Invasion of the Body Snatchers (1956, Don Siegel)

Doctor Kevin McCarthy returns from vacation, finds that his ex-girlfriend Becky is back in town and single again. This allows both of them to be reasonably smart characters and still not notice that their small town is being overrun by pod people, because they’re focused on each other. Eventually though, even Becky becomes a pod person (not entirely convincingly, after falling asleep for a few minutes in a mine) and Kevin ends up raving to passing motorists on a highway, nobody paying him any attention, finally screaming “they’re here already – you’re next” into camera.

At first McCarthy (oscar-nominated five years before for Death of a Salesman, would go on to appear in every Joe Dante movie) is so ignorant of the pod invasion, he seems to be helping it out. When little Jimmy is brought in shouting that his mom isn’t his mom, Kevin drugs him and sends him home, surely dooming Jimmy to pod replacement. He investigates but dismisses Becky’s cousin Virginia Christine (of both the Siegel and Siodmak versions of The Killers) who says her uncle Ira isn’t Ira, but catches on to the pattern, and finally his friends Jack (King Donovan of The Defiant Ones) and Teddy (Carolyn Jones, Morticia in The Addams Family) find Jack’s pod replacement just out on the pool table being formed, and they figure out the whole thing.

L-R: Becky, Jack, Teddy, Kevin:

Local psychiatrist Larry Gates (a cop in Underworld USA) works against them, was probably a pod person early on (or just a bad psychiatrist). Becky (Dana Wynter of Sink the Bismarck, The List of Adrian Messenger) follows along for the adventure after her dad becomes a pod and she finds her own pod waiting for her to fall asleep (wonder if this influenced Nightmare On Elm Street). Speaking of influences, it’s got the Shaun of the Dead scene where they try to act like pod people in order not to be noticed. Sam Peckinpah, still working his way towards directing, plays a gas man.
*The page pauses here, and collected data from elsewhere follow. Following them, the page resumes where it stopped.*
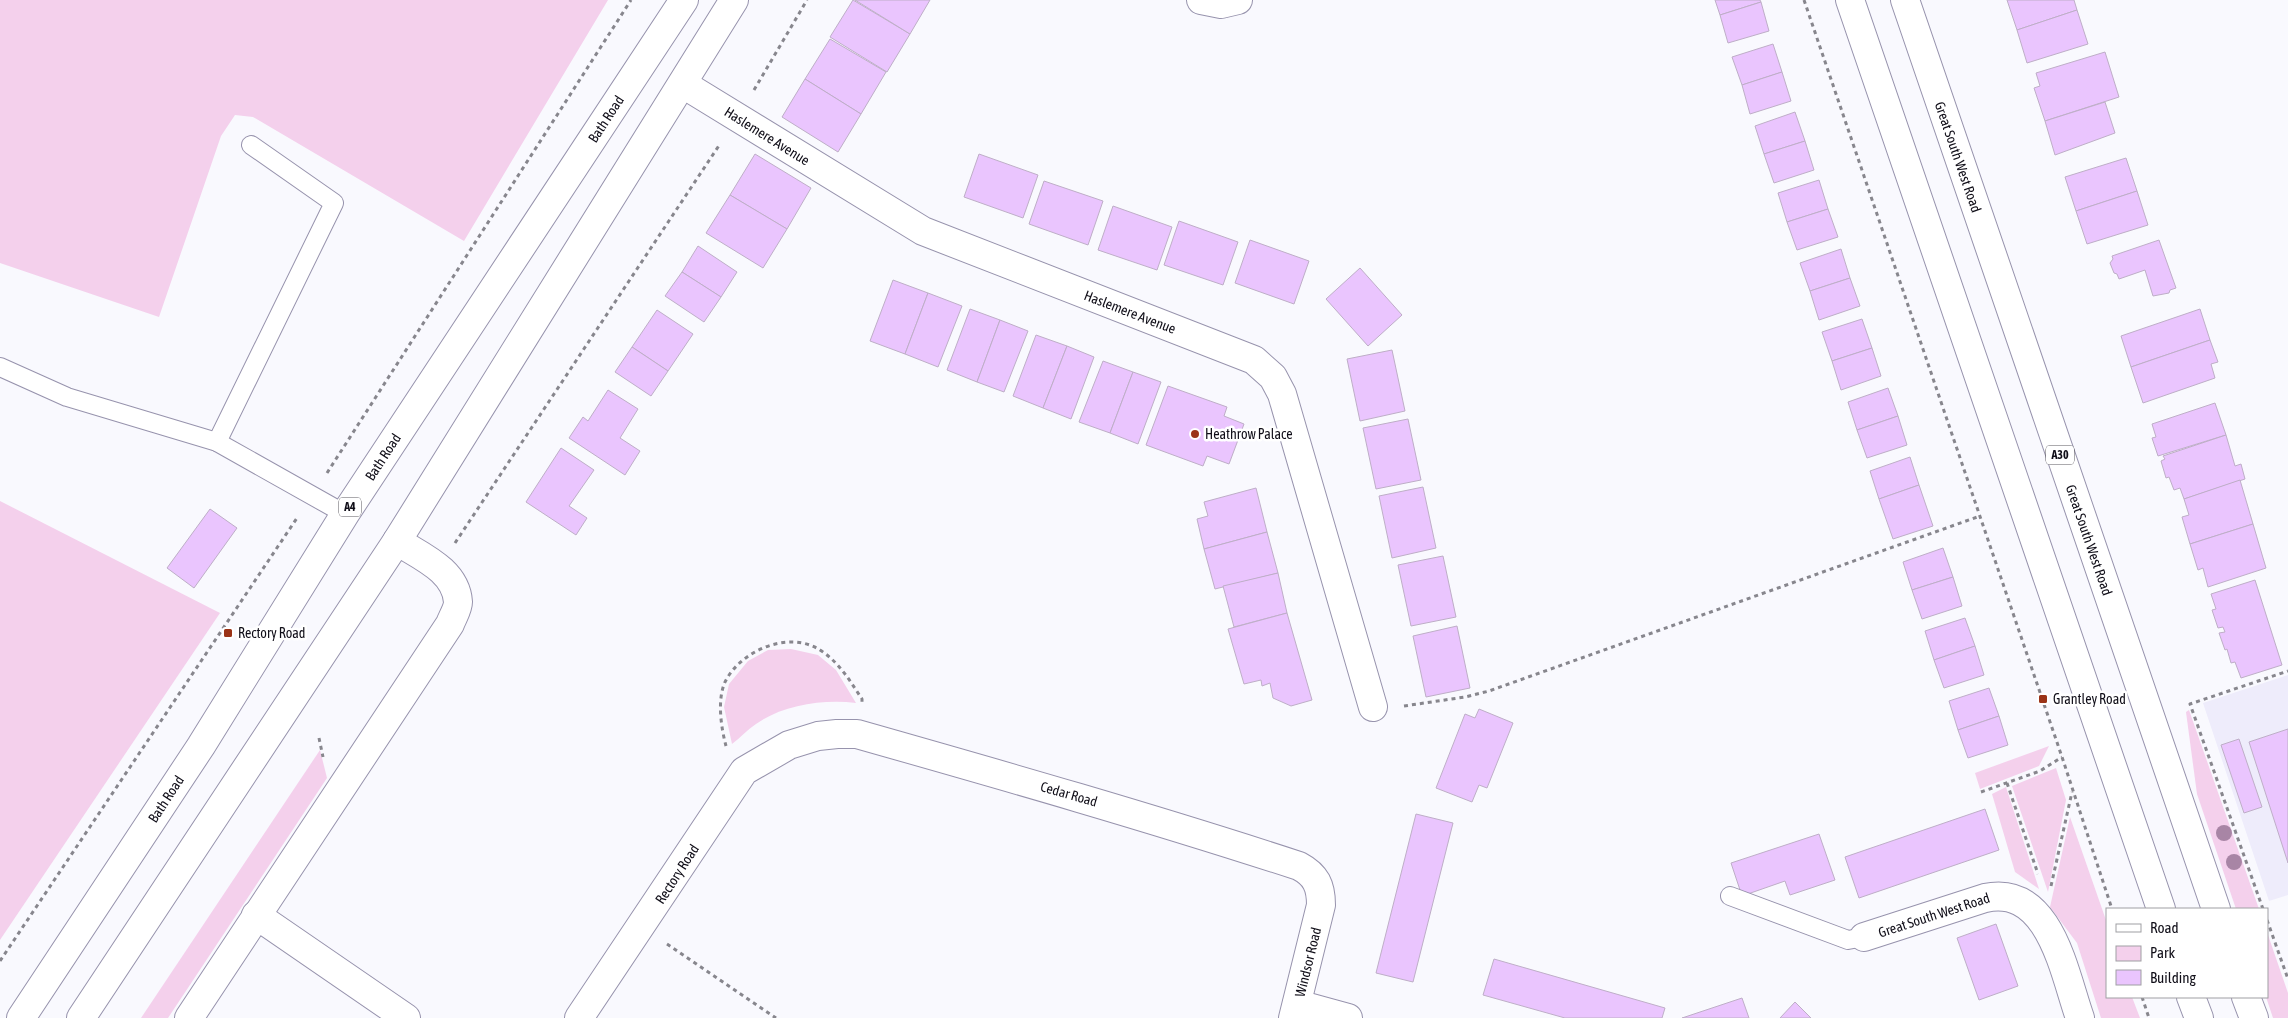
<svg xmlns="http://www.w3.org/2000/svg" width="2288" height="1018" font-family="'Asap Condensed',sans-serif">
<rect width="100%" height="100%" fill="#f9f9fe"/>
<polygon fill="#eeecfb" points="2288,675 2288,895 2269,901 2203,703"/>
<g fill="#f4d0ec">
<polygon points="0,0 608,0 464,241 253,117 235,115 221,136 159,317 0,263"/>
<polygon points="0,501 220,613 0,940"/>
<path d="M 791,649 L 818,655 L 836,670 L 856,703 C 823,699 783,705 756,724 C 747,730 740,738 732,744 L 724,707 L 729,684 L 748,661 L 768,650 Z"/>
<polygon points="2189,710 2259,909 2236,909 2197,794 2186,712"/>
<polygon points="2049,746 2039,766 1980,789 1975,773"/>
<polygon points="320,750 327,778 168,1018 141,1018"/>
<polygon points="2056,768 2066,800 2048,892 2012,786"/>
<polygon points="2006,787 2039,889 2015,872 1992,794"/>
<polygon points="2070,817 2107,923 2107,997 2132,997 2140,1018 2101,1018 2077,943 2050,907"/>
<polygon points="2267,932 2288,993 2288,1018 2273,1018 2266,997"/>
</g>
<g fill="#eac5fe" stroke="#beaec7">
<polygon points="853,0 910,34 887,72 830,37"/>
<polygon points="855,0 930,0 910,34"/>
<polygon points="1715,0 1760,0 1761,2 1720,15"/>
<polygon points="2007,0 2074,0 2077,10 2017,30"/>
<polygon points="1761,2 1769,31 1728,43 1720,15"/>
<polygon points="2077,10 2088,44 2027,63 2017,30"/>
<polygon points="830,39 886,72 861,114 805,79"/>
<polygon points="1773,44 1782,72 1742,85 1732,57"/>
<polygon points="2105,52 2119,97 2045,121 2034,88 2040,86 2036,73"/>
<polygon points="1782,72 1791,101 1750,114 1742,85"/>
<polygon points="805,79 861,114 838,152 782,117"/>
<polygon points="2105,102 2115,133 2055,155 2045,121"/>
<polygon points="1795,112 1805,141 1764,154 1755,126"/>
<polygon points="1805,141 1814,170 1774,183 1764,154"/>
<polygon points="755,154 811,188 787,229 730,195"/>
<polygon points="979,154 1038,175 1023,218 964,197"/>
<polygon points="2126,158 2137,191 2076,211 2065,177"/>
<polygon points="1819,180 1828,209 1787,222 1778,193"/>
<polygon points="1044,181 1103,201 1088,245 1029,224"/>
<polygon points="2137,191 2148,225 2087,244 2076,211"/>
<polygon points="730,195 787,229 763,268 706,233"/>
<polygon points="1113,206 1172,227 1157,270 1098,250"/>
<polygon points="1828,209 1838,237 1797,250 1787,222"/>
<polygon points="1179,221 1238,242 1223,285 1164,265"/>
<polygon points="1250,240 1309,261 1294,304 1235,283"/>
<polygon points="2159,240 2176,288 2170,290 2169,293 2153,296 2145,270 2119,279 2117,274 2114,273 2110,263 2113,259 2112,256"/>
<polygon points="698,246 737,272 721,297 682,272"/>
<polygon points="1841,249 1850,278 1810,291 1800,263"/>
<polygon points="1360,268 1402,315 1368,346 1326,299"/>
<polygon points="682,272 721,297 704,322 665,296"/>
<polygon points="1850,278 1860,306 1819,320 1810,291"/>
<polygon points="893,280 928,293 905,354 870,341"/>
<polygon points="928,293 962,306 938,367 905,354"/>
<polygon points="970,309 1000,320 977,382 947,370"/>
<polygon points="2200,309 2210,340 2131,367 2121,336"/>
<polygon points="657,310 693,334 668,371 632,347"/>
<polygon points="1862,319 1872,348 1832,361 1822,332"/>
<polygon points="1000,320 1028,331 1004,392 977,382"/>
<polygon points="1036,335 1067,346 1043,408 1013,396"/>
<polygon points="2210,340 2218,362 2211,364 2215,378 2143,403 2131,367"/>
<polygon points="1067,346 1094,357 1071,419 1043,408"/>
<polygon points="632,347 668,371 651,396 615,372"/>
<polygon points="1872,348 1881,376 1841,390 1832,361"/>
<polygon points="1392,350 1405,411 1360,421 1347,359"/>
<polygon points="1103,361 1133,372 1110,433 1079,422"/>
<polygon points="1133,372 1161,382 1138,444 1110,433"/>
<polygon points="1168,386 1227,407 1224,416 1244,424 1229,464 1207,456 1203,466 1146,445"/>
<polygon points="1888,388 1898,416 1857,430 1848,402"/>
<polygon points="608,390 638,409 620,438 640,451 625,475 569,438 583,417 588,421"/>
<polygon points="2215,403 2226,435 2158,456 2152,438 2156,437 2152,424"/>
<polygon points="1898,416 1907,445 1867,458 1857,430"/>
<polygon points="1408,419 1421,480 1376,489 1363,428"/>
<polygon points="2226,435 2235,466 2241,464 2245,479 2184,499 2180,488 2174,490 2169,477 2166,478 2161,461 2165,459 2163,456"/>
<polygon points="561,448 594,470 569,506 587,518 576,535 526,502"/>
<polygon points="1910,457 1919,485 1879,499 1870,471"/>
<polygon points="2240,480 2253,524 2190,544 2182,517 2189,515 2184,499"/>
<polygon points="1919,485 1933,526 1893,539 1879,499"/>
<polygon points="1423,487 1436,548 1392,558 1379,496"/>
<polygon points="1256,488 1267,532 1204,549 1197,519 1208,516 1204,502"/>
<polygon points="210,509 237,528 194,588 167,568"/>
<polygon points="2253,524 2266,568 2208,587 2203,568 2198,570 2190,544"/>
<polygon points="1267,532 1278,573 1215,589 1204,549"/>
<polygon points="1943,548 1953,577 1912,590 1903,562"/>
<polygon points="1443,556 1456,617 1411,626 1398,565"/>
<polygon points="1278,573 1287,613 1234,627 1223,586"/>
<polygon points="1953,577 1962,606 1922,619 1912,590"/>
<polygon points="2255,580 2282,665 2241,678 2235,662 2231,663 2227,649 2225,650 2219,633 2225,632 2223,627 2218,628 2212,610 2216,609 2211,594"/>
<polygon points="1287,613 1312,700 1291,706 1273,698 1270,683 1262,686 1261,680 1244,684 1228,629"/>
<polygon points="1965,618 1975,646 1934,660 1925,631"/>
<polygon points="1457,626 1470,688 1426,697 1413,636"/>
<polygon points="1975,646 1984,675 1944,688 1934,660"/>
<polygon points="1989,688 1999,716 1958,730 1949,701"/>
<polygon points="1479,709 1513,723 1487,788 1479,785 1472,802 1436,788 1465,714 1475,718"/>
<polygon points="1999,716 2008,745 1968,758 1958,730"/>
<polygon points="2288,729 2288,863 2249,742"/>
<polygon points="2239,739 2262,807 2244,813 2221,745"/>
<polygon points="1985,809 1999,850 1859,898 1845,857"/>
<polygon points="1416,814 1453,823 1413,982 1376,973"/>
<polygon points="1819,834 1835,880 1790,895 1785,881 1742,896 1731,863"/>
<polygon points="1996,924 2018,986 1979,1000 1957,938"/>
<polygon points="1494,959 1665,1008 1662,1018 1565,1018 1483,995"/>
<polygon points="1742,998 1749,1018 1682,1018"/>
<polygon points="1795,1002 1811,1018 1780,1018"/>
</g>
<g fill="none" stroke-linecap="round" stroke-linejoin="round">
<g stroke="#9793ad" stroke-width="20">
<g id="service">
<polyline points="0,367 67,397 217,442 345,514"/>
<polyline points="217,442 334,203 251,145"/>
<polyline points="1730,896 1848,940 1864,937"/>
</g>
</g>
<g stroke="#9793ad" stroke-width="30">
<g id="minor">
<polyline points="1201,0 1221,4 1238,0"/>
<polyline points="683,84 923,231 1254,360 1273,377 1282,394 1373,707"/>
<polyline points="256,915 406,1018"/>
<path d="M 1864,937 L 1985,898 C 2050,884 2064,973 2080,1018"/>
<polyline points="1297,1004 1348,1018"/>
<path d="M 189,1018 L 450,624 C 452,618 458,609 458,602 C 456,570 420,556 397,541"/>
<path d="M 579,1018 L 744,771 L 789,745 L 818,736 L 837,734 L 857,734 C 1005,776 1152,818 1299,866 C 1316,875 1321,886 1321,905 L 1293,1018"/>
</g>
</g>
<g stroke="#9793ad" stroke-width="30">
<g id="trunk">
<polyline points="1850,0 2161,909"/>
<polyline points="1905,0 2216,909"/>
<polyline points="2191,997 2199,1018"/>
<polyline points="2246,997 2254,1018"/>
<polyline points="21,1018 201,746 345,514 684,0"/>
<polyline points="81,1018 397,541 734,0"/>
</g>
</g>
<g stroke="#87868d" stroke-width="3" stroke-dasharray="4 4" stroke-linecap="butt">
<polyline points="1804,0 2062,757 2112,909"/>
<polyline points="754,90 807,0"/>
<polyline points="327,473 631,0"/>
<polyline points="455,543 720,144"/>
<polyline points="1404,706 1465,697 1489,691 1980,516"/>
<polyline points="319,738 323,757"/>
<path d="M 726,746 C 721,727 717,700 725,682 C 741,650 789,630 820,650 C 839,662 850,681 862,699 L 862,704"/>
<polyline points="2007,783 2038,874"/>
<polyline points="1981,792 2040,771 2062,757"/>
<polyline points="2051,886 2072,792"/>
<polyline points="2263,909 2190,704 2288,671"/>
<polyline points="2267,920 2288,979"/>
<polyline points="667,944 776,1018"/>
<polyline points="0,961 297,518"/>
<polyline points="2142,997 2149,1018"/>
</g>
<use href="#service" stroke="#fff" stroke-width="18"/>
<use href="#minor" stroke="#fff" stroke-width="28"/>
<use href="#trunk" stroke="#fff" stroke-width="28"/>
</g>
<g fill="#a885a5">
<circle cx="2224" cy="833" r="8"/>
<circle cx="2234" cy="862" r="8"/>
</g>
<g fill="#9b3317" stroke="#fff" stroke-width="2">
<circle cx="1195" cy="434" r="5"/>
<rect x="223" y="628" width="10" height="10" rx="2.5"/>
<rect x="2038" y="694" width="10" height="10" rx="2.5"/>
</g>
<g text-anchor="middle" stroke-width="5" stroke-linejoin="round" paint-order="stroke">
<g fill="#fff" stroke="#58565d" stroke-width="1">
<rect x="2046" y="445.5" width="28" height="19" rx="4"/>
<rect x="339" y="497.5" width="22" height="19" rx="4"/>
</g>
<g font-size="12" font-weight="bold" fill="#100e18">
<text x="2060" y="459">A30</text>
<text x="350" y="511">A4</text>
</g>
<g font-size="14" fill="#100e18" stroke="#fff">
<text transform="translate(606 119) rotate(-57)" y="5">Bath Road</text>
<text transform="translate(767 136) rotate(32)" y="5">Haslemere Avenue</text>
<text transform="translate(1958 157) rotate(71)" y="5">Great South West Road</text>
<text transform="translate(1130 312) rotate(21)" y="5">Haslemere Avenue</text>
<text transform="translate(383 457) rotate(-57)" y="5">Bath Road</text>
<text transform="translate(2089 540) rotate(71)" y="5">Great South West Road</text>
<text transform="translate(1069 794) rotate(16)" y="5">Cedar Road</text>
<text transform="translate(166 799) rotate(-57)" y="5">Bath Road</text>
<text transform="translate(677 874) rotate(-57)" y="5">Rectory Road</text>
<text transform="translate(1934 915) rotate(-18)" y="5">Great South West Road</text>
<text transform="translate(1308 962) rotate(-76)" y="5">Windsor Road</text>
</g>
<g font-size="14" fill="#100e18" stroke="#fff" text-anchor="start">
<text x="1205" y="439">Heathrow Palace</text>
<text x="238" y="638">Rectory Road</text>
<text x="2053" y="704">Grantley Road</text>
</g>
</g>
<rect x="2106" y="908" width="162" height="90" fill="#ffffff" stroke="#9f9fa3"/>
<rect x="2116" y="924" width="25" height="8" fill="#ffffff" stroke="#9f9fa3"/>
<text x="2150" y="933" font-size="15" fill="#100e18">Road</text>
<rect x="2116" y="946" width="25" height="15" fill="#f4d0ec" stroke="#9f9fa3"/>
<text x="2150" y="958" font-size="15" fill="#100e18">Park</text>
<rect x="2116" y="970" width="25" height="15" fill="#eac5fe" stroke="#9f9fa3"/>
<text x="2150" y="983" font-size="15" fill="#100e18">Building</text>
</svg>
It’s weird that between this and The Visitor I just watched two of the few movies with him as an actor.

Peckinpah:

Apparently scripted as a horror-comedy but the studio didn’t understand such a thing and ordered the jokes cut. Speaking of studio interference, a suspicious framing story has McCarthy telling his story to some doctors at the beginning, making the bulk of the movie a flashback, then some evidence leads them to believe him and take action at the end, so theoretically the world can be saved, though it’s clear the movie is supposed to end with him screaming impotently on the highway. Joe Dante obviously didn’t mind the bookend scenes, cast doctor Richard Deacon in Piranha. The other doctor, Whit Bissell, appeared in I Was a Teenage Werewolf and I Was a Teenage Frankenstein.